Seinen ehemaligen Vorgesetzten Klaus Regling wird es freuen. Der Generaldirektor für Wirtschaft und Währung in der Europäischen Kommission, der früher auch schon Geschäftsführer der Hedge-Fond-Experten „Moore Capital Strategy“ war, hält Asmussen für einen „sehr guten Ökonom“.

Kein Wunder also, dass nach aktuellen Agenturberichten schon die nächste Aufgabe wartet. Asmussen soll auch dem neuen Gremium angehören, das Großbürgschaften und -kredite im Gesamtumfang von 100 Milliarden Euro an in Not geratene Unternehmen vergeben kann.

Die Forderung, die LobbyControl mit Blick auf die EU-Kommission erhebt, gilt somit ganz sicher auch für die deutsche Bundesregierung.
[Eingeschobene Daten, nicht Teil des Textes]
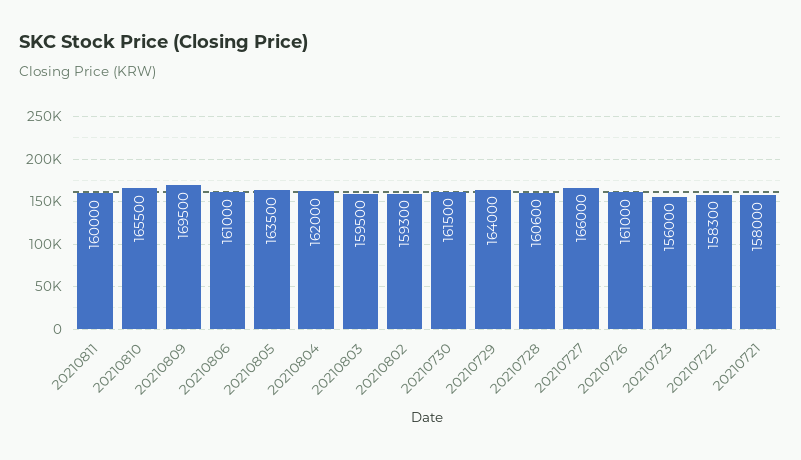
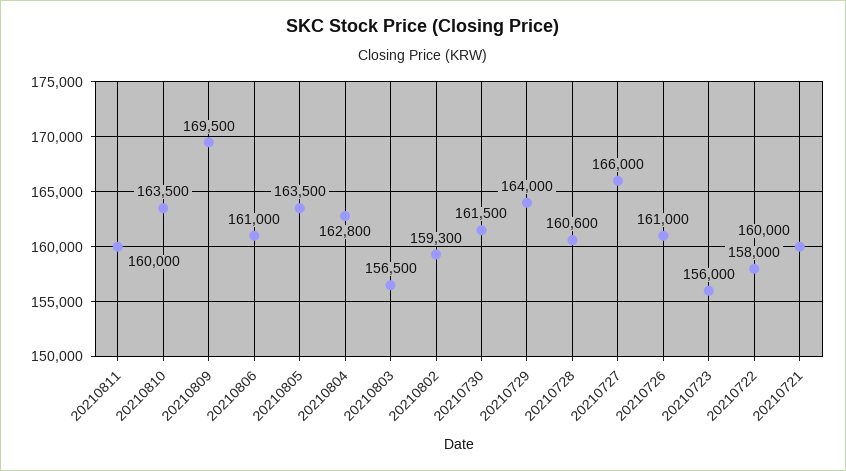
  {
    "20210811": 160000,
-   "20210810": 165500,
+   "20210810": 163500,
    "20210809": 169500,
    "20210806": 161000,
    "20210805": 163500,
-   "20210804": 162000,
+   "20210804": 162800,
-   "20210803": 159500,
+   "20210803": 156500,
    "20210802": 159300,
    "20210730": 161500,
    "20210729": 164000,
    "20210728": 160600,
    "20210727": 166000,
    "20210726": 161000,
    "20210723": 156000,
-   "20210722": 158300,
+   "20210722": 158000,
-   "20210721": 158000
+   "20210721": 160000
  }

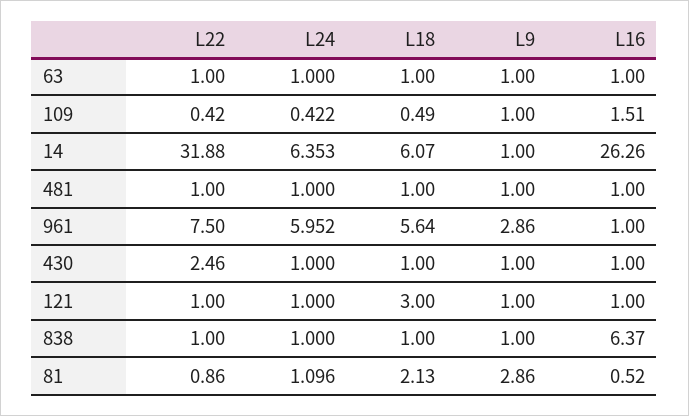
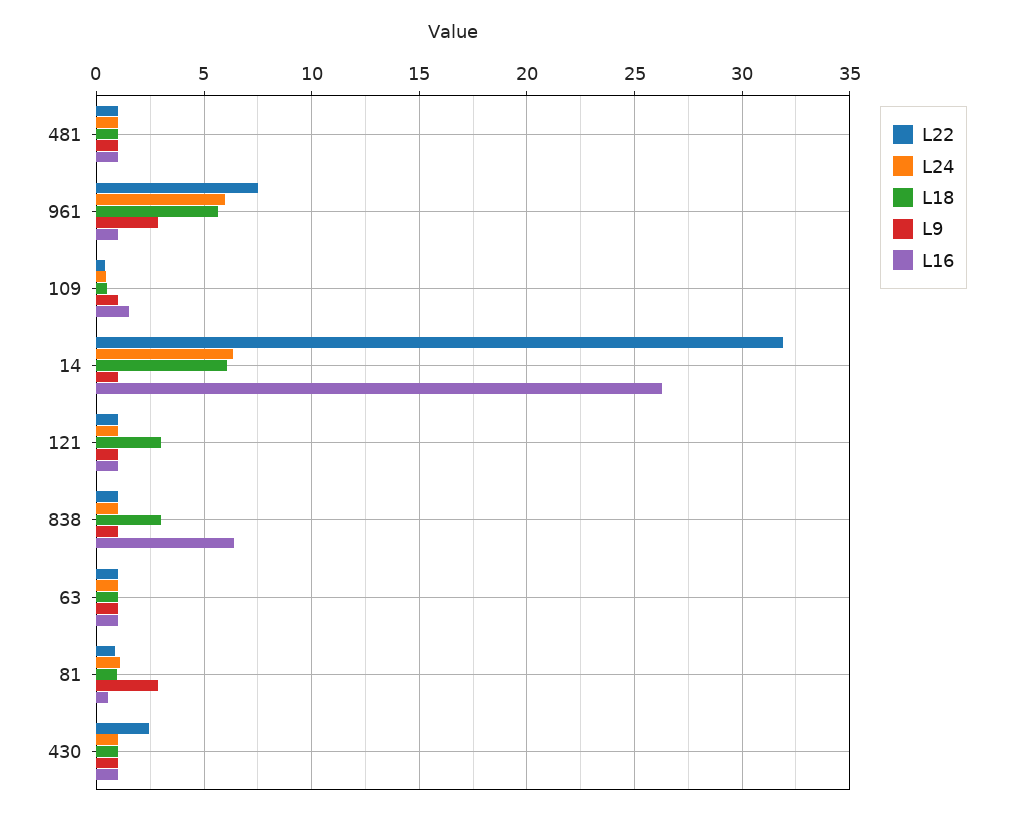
  {
    "L22": {
      "63": 1,
      "109": 0.42,
      "14": 31.88,
      "481": 1,
      "961": 7.5,
      "430": 2.46,
      "121": 1,
      "838": 1,
      "81": 0.86
    },
    "L24": {
      "63": 1,
      "109": 0.422,
      "14": 6.353,
      "481": 1,
      "961": 5.952,
      "430": 1,
      "121": 1,
      "838": 1,
      "81": 1.096
    },
    "L18": {
      "63": 1,
      "109": 0.49,
      "14": 6.07,
      "481": 1,
      "961": 5.64,
      "430": 1,
      "121": 3,
-     "838": 1,
+     "838": 3,
-     "81": 2.13
+     "81": 1
    },
    "L9": {
      "63": 1,
      "109": 1,
      "14": 1,
      "481": 1,
      "961": 2.86,
      "430": 1,
      "121": 1,
      "838": 1,
      "81": 2.86
    },
    "L16": {
      "63": 1,
      "109": 1.51,
      "14": 26.26,
      "481": 1,
      "961": 1,
      "430": 1,
      "121": 1,
      "838": 6.37,
      "81": 0.52
    }
  }

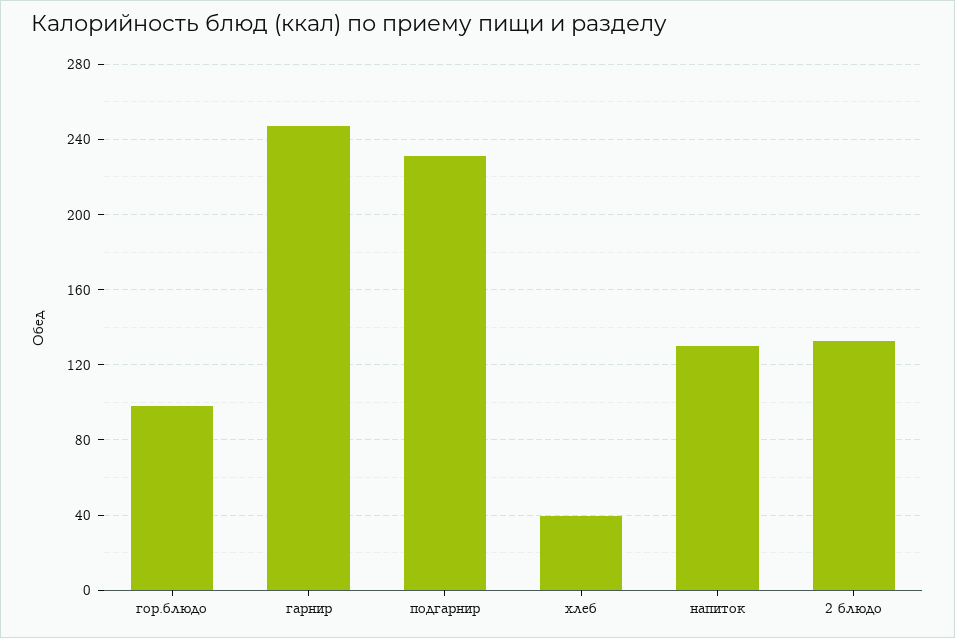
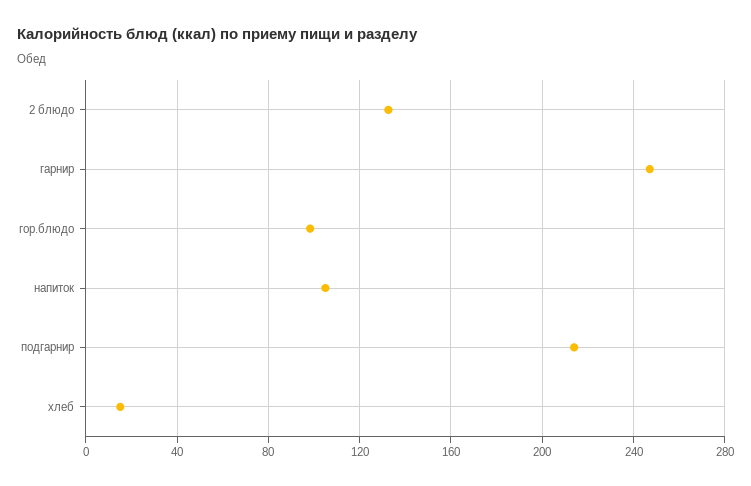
  {
    "гор.блюдо": 100,
    "гарнир": 245,
-   "подгарнир": 230,
+   "подгарнир": 215,
-   "хлеб": 40,
+   "хлеб": 15,
-   "напиток": 130,
+   "напиток": 105,
    "2 блюдо": 135
  }

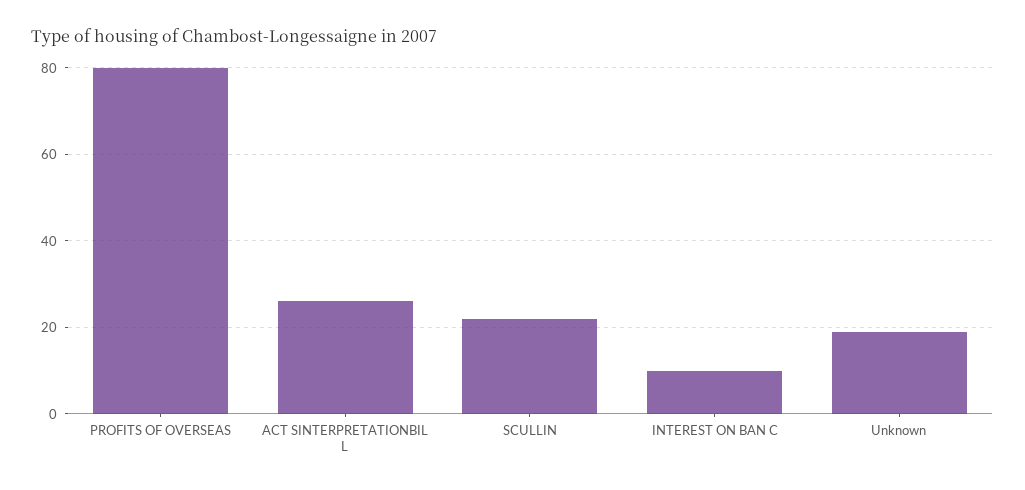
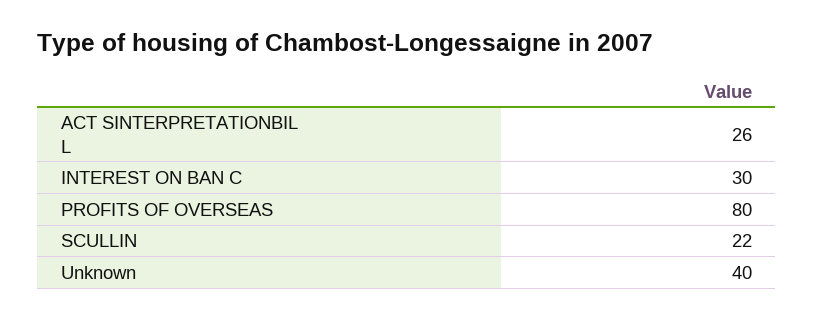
  {
    "PROFITS OF OVERSEAS": 80,
    "ACT SINTERPRETATIONBIL L": 26,
    "SCULLIN": 22,
-   "INTEREST ON BAN C": 10,
+   "INTEREST ON BAN C": 30,
-   "Unknown": 20
+   "Unknown": 40
  }

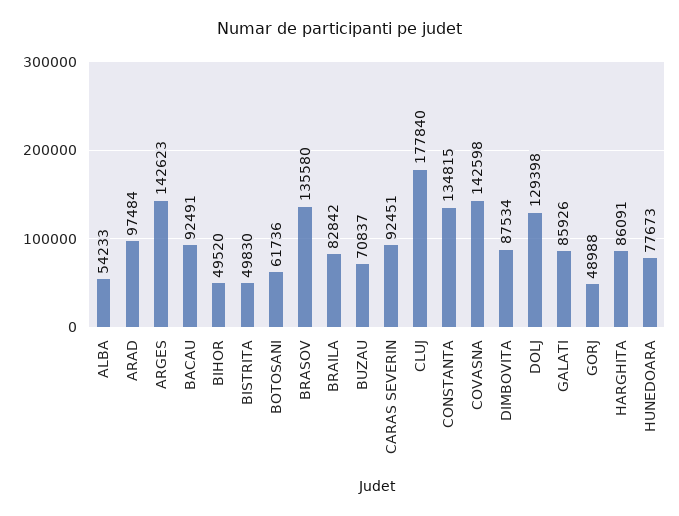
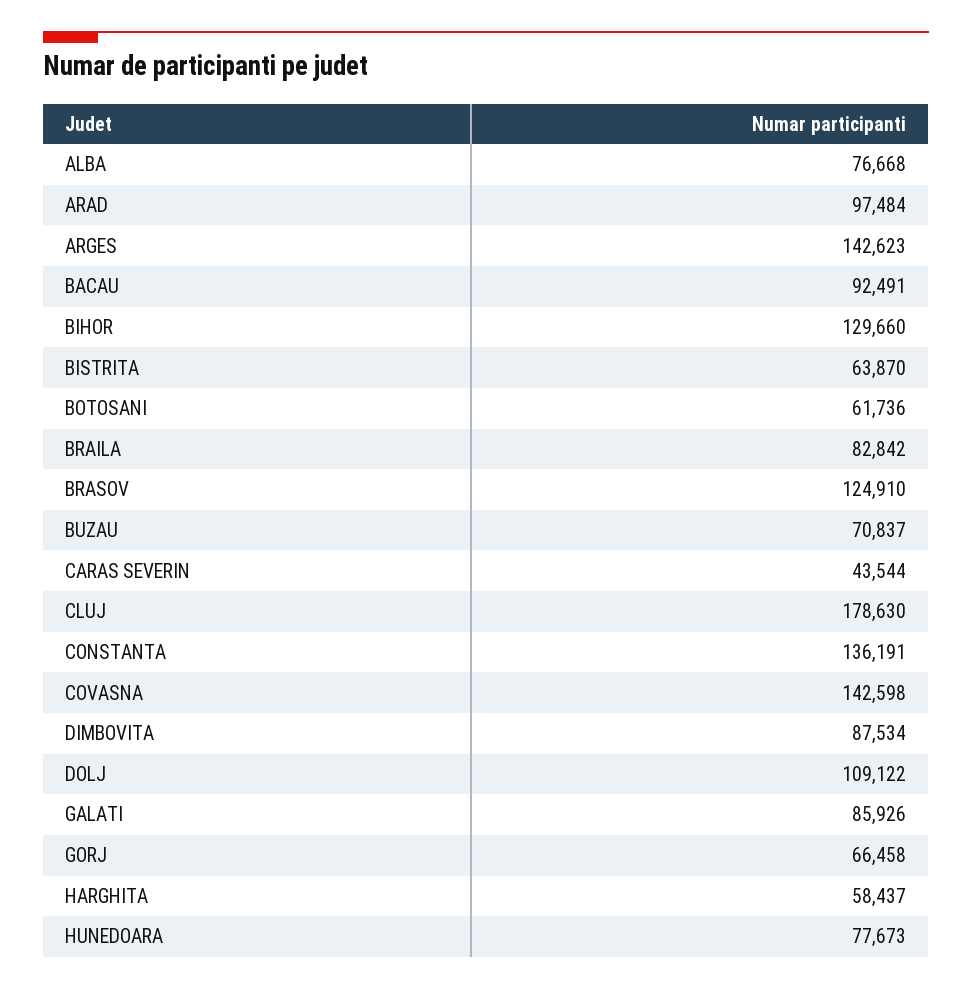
  {
-   "ALBA": 54233,
+   "ALBA": 76668,
    "ARAD": 97484,
    "ARGES": 142623,
    "BACAU": 92491,
-   "BIHOR": 49520,
+   "BIHOR": 129660,
-   "BISTRITA": 49830,
+   "BISTRITA": 63870,
    "BOTOSANI": 61736,
-   "BRASOV": 135580,
+   "BRASOV": 124910,
    "BRAILA": 82842,
    "BUZAU": 70837,
-   "CARAS SEVERIN": 92451,
+   "CARAS SEVERIN": 43544,
-   "CLUJ": 177840,
+   "CLUJ": 178630,
-   "CONSTANTA": 134815,
+   "CONSTANTA": 136191,
    "COVASNA": 142598,
    "DIMBOVITA": 87534,
-   "DOLJ": 129398,
+   "DOLJ": 109122,
    "GALATI": 85926,
-   "GORJ": 48988,
+   "GORJ": 66458,
-   "HARGHITA": 86091,
+   "HARGHITA": 58437,
    "HUNEDOARA": 77673
  }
Anstelle eine Expertengruppe mit einseitiger Ausrichtung und starken Verbindungen zum Finanzsektor damit zu beauftragen, hinter verschlossenen Türen Vorschläge zur Lösung der Finanzkrise auszuarbeiten, wäre ein offener und transparenter Konsultationsprozess nötig. Die EU-Kommission sollte zudem eine Untersuchung einleiten, inwiefern die Lobbyarbeit der Finanzindustrie zum Entstehen der Krise beigetragen hat.